Cet argent provient essentiellement des taxes :

  • sur le tabac et l’alcool,
  • sur les Salaires,
  • sur la TVA brute collectée par les commerçant[-e-]s de gros de produits pharmaceutiques,
  • sur la contribution sur les véhicules terrestres à moteurs,
  • sur la tace sur les contributions patronales au financement de la prévoyance complémentaire :

autrement dit, une série de taxes tirées des ressources fiscales, essentiellement de la partie « Salaires » de la valeur ajoutée, car répercutée sur les prix des produits.
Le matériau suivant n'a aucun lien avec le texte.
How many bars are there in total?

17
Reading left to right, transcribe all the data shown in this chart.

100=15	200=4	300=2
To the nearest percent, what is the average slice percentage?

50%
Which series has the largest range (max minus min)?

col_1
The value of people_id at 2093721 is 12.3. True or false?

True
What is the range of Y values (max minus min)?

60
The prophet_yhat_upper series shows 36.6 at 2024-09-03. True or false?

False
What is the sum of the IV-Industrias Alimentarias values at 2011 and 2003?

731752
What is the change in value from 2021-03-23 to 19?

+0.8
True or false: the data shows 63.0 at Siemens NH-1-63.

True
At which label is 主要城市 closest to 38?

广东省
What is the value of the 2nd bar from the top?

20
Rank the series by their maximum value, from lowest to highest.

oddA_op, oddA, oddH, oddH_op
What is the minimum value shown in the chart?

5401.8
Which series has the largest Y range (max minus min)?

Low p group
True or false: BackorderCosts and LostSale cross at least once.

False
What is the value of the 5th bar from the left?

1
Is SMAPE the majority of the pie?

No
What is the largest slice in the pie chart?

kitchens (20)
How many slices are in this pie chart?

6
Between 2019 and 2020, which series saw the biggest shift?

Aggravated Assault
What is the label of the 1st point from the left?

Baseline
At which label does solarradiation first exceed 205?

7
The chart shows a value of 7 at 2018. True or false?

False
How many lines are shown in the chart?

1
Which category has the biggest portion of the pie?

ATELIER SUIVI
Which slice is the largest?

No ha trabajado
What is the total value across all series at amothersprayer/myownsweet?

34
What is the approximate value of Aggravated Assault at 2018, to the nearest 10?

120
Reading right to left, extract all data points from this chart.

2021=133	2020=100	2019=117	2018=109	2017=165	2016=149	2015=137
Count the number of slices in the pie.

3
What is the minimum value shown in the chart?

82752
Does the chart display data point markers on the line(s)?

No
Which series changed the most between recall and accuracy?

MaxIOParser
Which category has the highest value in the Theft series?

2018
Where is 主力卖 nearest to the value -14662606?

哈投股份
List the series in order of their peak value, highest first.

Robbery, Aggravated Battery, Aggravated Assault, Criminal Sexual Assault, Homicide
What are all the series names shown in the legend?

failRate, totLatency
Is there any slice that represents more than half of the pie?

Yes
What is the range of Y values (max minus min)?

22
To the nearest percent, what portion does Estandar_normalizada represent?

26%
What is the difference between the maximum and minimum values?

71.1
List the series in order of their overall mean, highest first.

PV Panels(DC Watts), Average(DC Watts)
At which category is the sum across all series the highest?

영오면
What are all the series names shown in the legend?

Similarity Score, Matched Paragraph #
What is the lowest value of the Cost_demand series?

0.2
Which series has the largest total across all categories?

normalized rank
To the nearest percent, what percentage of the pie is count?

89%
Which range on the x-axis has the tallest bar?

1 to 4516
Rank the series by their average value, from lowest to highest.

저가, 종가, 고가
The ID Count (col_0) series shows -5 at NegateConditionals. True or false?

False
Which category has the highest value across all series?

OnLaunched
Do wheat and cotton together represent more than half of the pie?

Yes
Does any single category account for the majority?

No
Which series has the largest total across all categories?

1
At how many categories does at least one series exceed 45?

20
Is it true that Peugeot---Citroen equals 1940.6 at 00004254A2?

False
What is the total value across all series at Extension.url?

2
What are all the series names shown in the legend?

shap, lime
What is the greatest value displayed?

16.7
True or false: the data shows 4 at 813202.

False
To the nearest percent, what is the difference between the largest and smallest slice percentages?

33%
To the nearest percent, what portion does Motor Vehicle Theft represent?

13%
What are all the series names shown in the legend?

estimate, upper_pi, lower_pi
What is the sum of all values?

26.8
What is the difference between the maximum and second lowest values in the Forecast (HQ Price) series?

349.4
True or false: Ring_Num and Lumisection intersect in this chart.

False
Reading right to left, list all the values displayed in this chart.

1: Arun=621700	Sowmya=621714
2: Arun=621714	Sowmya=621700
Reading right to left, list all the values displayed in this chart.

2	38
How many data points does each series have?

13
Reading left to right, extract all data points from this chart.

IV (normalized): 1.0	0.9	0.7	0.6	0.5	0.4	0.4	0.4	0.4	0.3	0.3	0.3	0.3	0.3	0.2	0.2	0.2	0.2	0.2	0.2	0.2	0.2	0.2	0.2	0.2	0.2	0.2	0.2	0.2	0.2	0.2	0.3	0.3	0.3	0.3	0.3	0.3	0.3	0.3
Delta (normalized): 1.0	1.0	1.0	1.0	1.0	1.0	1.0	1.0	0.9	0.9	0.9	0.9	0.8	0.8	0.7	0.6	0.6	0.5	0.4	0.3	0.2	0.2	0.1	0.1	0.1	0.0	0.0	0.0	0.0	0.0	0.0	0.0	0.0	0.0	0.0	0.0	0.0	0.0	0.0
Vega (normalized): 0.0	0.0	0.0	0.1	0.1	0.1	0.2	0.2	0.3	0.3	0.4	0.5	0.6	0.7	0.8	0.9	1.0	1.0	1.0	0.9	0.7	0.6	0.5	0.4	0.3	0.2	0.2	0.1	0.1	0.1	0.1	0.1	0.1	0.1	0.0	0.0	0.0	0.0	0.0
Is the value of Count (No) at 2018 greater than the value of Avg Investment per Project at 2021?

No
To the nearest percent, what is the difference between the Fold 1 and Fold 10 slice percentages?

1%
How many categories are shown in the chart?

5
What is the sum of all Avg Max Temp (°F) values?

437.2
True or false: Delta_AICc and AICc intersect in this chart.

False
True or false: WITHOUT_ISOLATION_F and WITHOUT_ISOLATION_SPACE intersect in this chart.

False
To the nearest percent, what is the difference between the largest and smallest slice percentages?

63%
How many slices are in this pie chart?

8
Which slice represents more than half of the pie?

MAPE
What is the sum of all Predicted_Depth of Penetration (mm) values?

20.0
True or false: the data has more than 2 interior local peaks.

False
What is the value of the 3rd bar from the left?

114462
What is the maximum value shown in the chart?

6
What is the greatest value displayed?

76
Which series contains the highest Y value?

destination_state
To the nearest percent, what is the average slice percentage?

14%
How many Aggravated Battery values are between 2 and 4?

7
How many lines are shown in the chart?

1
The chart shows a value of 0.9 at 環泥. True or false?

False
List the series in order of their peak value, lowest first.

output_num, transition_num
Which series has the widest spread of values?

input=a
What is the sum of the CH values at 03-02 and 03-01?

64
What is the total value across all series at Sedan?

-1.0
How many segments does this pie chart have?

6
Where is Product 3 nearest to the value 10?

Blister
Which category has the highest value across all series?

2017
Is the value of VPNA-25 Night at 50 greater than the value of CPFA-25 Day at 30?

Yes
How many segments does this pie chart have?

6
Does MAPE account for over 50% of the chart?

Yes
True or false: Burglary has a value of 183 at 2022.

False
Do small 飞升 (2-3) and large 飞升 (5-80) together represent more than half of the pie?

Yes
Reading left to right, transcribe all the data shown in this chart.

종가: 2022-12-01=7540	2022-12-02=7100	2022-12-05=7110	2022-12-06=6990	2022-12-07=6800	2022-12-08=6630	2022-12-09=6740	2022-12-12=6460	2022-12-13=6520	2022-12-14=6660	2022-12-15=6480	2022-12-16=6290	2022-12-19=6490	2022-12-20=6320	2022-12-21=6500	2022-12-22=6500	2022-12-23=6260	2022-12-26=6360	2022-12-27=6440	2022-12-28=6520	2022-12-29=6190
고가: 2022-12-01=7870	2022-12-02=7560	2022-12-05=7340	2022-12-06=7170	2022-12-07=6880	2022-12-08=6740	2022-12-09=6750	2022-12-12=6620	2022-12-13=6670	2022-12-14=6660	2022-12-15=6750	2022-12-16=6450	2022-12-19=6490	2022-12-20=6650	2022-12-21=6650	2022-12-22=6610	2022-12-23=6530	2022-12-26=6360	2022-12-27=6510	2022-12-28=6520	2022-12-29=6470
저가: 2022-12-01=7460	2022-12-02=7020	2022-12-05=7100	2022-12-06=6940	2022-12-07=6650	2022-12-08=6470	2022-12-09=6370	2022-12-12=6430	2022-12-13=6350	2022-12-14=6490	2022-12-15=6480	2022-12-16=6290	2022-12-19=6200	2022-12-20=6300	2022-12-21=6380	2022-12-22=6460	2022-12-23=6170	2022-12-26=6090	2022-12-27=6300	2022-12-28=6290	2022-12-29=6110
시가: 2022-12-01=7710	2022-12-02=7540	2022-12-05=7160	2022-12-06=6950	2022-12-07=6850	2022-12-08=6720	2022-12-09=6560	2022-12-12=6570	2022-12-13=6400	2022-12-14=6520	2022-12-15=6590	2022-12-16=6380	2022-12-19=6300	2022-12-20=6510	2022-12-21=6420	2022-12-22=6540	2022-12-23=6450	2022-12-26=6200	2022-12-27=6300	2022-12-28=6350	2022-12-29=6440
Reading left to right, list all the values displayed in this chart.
Le/La contribuable en riche, le/la travailleur-euse en pauvre

Mais aussi et surtout, subventionner par l’Impôt l’Emploi d’un[-e] travailleur[-euse] sous prétexte que cet Emploi serait non ou peu qualifié signifie :

  • premièrement que l’employeur n’assume pas son rôle d’employeur (tout en s’offusquant des interventions de l’État dans ses affaires à l’exclusion de celle-ci) ;
  • deuxièmement, que le[/la] travailleur[-euse], auquel[/à laquelle] on dénie toute qualification, n’est pas digne d’être un[-e] salarié[-e] à part entière, d’autant que la partie du Salaire compensée est financée par des taxes sur des produits qui sont étrangers aux institutions du Salariat ;
  • troisièmement, que c’est hors des institutions politiques du Salariat, c’est-à-dire à l’occasion des débats budgétaires du Parlement, que se joue une partie de son Salaire ;
  • quatrièmement, que la fiscalité transforme le[/la] contribuable en riche et le[/la] travailleur[-euse] en pauvre ;
  • cinquièmement, que la Cotisation sociale est au service, non du Salariat, mais de l’Emploi, à moins que ce ne soit du Capital, compte tenu des résultats très mitigés des exonérations sur l’Emploi.

Dans un contexte de libre-échange encouragé

A-t-on évité les délocalisations, dans un contexte de libre-échange encouragé ? Non. À moins que la question ne soit plutôt : jusqu’où faut-il aligner les Salaires français sur les Salaires chinois ou indiens pour maintenir l’Emploi, si tel est l’enjeu ?
On voit bien toute l’absurdité d’un tel raisonnement : car c’est non seulement les cotisations sociales qui sont coûteuses pour le Capital, mais aussi le Salaire direct lui-même. Dans cette optique, il faudrait renoncer à la sécurité sociale, mais aussi... à tout autre bien matériel, car le salaire minimal chinois est de l’ordre de 120 euros, 10% d’un SMIC !
  — Christine Jakse, L’enjeu de la cotisation sociale, 2012, éd. du croquant.